= WORK TO BE COMPLETED =
Report how many lines of the records below contain the string "true". Provide only the number.

*** Block opens ***

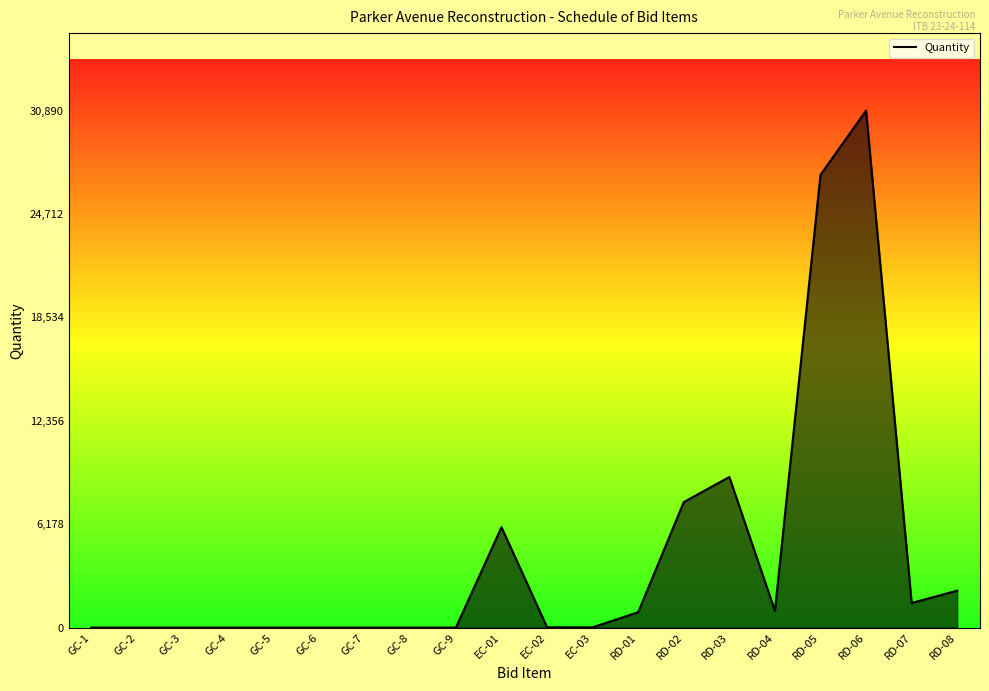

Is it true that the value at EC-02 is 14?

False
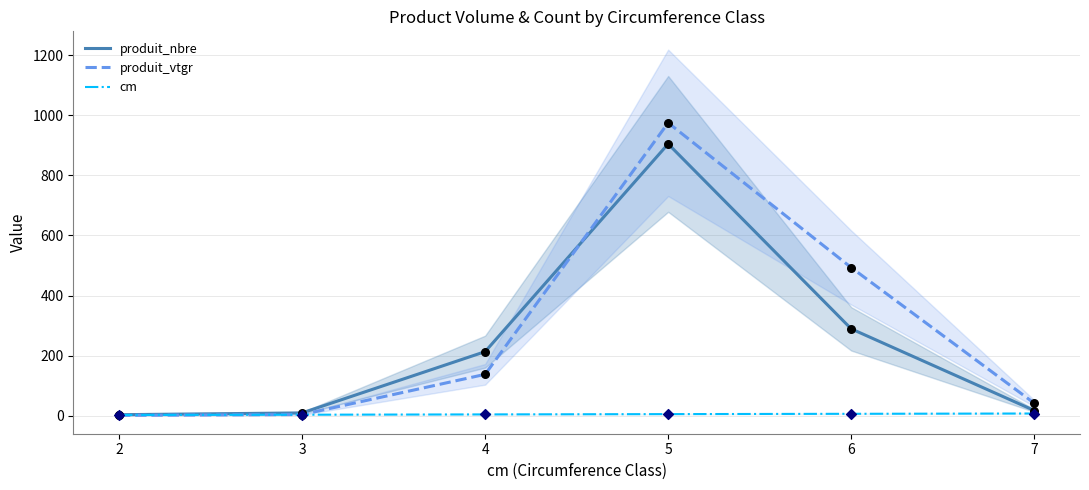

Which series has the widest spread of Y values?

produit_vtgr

*** Block closes ***

= TASK ANSWER =
1